Problem to solve
Copy out the records word for word, starting at the line containing "pose: elev=50.7 azim=354.3" and ending at the line containing "Dot at: (314, 266)", with both of those lines included.
━━━ Stored data ━━━
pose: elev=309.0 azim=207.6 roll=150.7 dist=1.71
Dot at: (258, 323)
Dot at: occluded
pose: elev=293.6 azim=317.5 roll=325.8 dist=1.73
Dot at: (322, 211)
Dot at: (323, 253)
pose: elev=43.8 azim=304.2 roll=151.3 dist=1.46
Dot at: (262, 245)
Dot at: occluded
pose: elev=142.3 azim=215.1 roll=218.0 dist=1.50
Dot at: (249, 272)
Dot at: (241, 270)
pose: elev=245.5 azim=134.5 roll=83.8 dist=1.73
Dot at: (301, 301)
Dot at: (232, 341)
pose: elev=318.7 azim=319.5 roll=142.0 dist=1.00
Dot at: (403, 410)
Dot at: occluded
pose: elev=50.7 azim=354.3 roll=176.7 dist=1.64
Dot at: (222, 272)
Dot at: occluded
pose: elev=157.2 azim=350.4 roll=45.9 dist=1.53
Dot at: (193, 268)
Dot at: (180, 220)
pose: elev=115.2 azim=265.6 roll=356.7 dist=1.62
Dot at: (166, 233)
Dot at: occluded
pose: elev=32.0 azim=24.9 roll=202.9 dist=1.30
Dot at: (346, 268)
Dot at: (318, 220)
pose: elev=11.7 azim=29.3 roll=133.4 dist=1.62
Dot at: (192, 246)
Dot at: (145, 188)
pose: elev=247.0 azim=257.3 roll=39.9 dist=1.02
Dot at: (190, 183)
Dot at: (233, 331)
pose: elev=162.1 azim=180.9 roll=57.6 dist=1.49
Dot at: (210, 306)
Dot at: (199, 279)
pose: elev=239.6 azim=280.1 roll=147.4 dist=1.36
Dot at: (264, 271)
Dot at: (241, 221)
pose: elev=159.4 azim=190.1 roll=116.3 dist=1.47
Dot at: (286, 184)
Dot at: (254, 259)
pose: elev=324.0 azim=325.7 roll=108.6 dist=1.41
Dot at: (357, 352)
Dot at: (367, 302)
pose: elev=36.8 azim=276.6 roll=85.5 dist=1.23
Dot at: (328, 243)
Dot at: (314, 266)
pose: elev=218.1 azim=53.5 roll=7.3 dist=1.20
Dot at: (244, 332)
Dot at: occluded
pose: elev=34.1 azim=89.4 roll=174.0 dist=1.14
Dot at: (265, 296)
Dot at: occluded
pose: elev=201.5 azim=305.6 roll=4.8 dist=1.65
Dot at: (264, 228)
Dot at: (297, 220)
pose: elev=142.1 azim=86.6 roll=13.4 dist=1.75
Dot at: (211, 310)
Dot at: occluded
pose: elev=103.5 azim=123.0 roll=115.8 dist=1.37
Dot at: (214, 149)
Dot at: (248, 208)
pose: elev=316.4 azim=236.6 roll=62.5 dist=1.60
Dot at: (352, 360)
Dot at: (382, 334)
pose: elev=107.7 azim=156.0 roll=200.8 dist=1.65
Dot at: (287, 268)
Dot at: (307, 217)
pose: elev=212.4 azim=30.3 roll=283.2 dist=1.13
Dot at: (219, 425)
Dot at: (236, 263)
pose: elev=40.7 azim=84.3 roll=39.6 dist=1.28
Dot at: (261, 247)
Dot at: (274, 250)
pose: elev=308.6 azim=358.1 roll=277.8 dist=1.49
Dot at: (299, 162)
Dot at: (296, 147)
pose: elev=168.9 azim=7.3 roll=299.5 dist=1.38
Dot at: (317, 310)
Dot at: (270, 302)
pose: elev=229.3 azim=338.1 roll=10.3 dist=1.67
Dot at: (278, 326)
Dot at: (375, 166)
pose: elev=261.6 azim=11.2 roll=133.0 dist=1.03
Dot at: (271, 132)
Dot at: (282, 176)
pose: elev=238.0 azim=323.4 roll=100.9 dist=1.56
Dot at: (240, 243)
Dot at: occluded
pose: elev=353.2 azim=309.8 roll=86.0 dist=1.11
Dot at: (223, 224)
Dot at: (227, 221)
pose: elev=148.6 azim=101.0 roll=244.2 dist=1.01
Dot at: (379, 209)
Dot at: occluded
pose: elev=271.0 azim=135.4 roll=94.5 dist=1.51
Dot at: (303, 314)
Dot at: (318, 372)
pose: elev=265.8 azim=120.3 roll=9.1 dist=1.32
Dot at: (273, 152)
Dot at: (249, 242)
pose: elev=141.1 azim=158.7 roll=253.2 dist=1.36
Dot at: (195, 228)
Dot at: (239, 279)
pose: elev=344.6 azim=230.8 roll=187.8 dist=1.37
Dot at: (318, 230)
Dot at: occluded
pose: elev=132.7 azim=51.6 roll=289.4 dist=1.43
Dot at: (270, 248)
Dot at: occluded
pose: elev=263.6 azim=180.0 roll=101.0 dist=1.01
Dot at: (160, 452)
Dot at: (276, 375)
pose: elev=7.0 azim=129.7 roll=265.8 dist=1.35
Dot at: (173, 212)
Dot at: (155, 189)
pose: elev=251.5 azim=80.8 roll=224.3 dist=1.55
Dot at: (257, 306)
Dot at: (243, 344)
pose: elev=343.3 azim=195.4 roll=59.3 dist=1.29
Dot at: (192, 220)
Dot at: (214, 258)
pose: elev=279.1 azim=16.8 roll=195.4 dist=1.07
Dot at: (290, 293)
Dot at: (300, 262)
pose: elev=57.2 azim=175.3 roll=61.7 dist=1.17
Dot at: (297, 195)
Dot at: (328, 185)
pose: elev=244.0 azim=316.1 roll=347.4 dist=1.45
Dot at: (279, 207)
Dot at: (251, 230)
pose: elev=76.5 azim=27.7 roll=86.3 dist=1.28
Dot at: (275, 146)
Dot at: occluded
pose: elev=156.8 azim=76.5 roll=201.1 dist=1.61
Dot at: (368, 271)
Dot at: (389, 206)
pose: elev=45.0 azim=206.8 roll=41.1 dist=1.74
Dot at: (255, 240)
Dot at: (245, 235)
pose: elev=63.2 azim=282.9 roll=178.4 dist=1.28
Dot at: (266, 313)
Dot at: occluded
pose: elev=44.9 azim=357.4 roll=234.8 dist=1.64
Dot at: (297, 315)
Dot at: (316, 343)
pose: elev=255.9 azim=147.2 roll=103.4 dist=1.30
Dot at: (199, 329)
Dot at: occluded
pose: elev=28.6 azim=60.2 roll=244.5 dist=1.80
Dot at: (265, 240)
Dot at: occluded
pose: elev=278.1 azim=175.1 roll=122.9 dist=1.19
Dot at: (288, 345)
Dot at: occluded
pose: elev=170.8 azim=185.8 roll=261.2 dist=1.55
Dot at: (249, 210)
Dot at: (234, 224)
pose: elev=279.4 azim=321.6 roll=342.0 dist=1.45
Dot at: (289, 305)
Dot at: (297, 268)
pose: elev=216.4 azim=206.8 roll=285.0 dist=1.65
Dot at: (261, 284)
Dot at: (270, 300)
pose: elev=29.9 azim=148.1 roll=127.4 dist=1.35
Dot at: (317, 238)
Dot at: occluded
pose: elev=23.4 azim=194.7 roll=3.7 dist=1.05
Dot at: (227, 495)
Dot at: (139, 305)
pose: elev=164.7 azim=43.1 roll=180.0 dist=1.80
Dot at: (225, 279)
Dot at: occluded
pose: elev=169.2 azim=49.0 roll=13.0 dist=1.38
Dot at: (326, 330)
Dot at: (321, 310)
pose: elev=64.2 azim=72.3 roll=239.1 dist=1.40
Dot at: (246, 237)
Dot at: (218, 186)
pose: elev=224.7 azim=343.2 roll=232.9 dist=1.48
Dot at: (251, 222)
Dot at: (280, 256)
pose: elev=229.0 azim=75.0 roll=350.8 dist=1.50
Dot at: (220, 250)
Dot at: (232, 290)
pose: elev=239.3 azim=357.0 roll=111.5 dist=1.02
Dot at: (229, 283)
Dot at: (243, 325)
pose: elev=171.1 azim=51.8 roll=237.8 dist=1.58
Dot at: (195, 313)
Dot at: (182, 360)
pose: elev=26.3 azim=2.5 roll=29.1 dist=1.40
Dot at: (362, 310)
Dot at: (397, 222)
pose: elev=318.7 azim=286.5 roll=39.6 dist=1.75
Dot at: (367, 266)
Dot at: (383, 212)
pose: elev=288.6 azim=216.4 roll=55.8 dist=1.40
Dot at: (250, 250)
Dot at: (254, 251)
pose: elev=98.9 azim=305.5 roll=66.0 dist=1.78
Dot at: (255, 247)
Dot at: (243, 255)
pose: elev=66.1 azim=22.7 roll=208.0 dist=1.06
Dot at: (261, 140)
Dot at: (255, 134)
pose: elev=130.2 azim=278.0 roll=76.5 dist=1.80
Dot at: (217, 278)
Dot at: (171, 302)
━━━
The solution
pose: elev=50.7 azim=354.3 roll=176.7 dist=1.64
Dot at: (222, 272)
Dot at: occluded
pose: elev=157.2 azim=350.4 roll=45.9 dist=1.53
Dot at: (193, 268)
Dot at: (180, 220)
pose: elev=115.2 azim=265.6 roll=356.7 dist=1.62
Dot at: (166, 233)
Dot at: occluded
pose: elev=32.0 azim=24.9 roll=202.9 dist=1.30
Dot at: (346, 268)
Dot at: (318, 220)
pose: elev=11.7 azim=29.3 roll=133.4 dist=1.62
Dot at: (192, 246)
Dot at: (145, 188)
pose: elev=247.0 azim=257.3 roll=39.9 dist=1.02
Dot at: (190, 183)
Dot at: (233, 331)
pose: elev=162.1 azim=180.9 roll=57.6 dist=1.49
Dot at: (210, 306)
Dot at: (199, 279)
pose: elev=239.6 azim=280.1 roll=147.4 dist=1.36
Dot at: (264, 271)
Dot at: (241, 221)
pose: elev=159.4 azim=190.1 roll=116.3 dist=1.47
Dot at: (286, 184)
Dot at: (254, 259)
pose: elev=324.0 azim=325.7 roll=108.6 dist=1.41
Dot at: (357, 352)
Dot at: (367, 302)
pose: elev=36.8 azim=276.6 roll=85.5 dist=1.23
Dot at: (328, 243)
Dot at: (314, 266)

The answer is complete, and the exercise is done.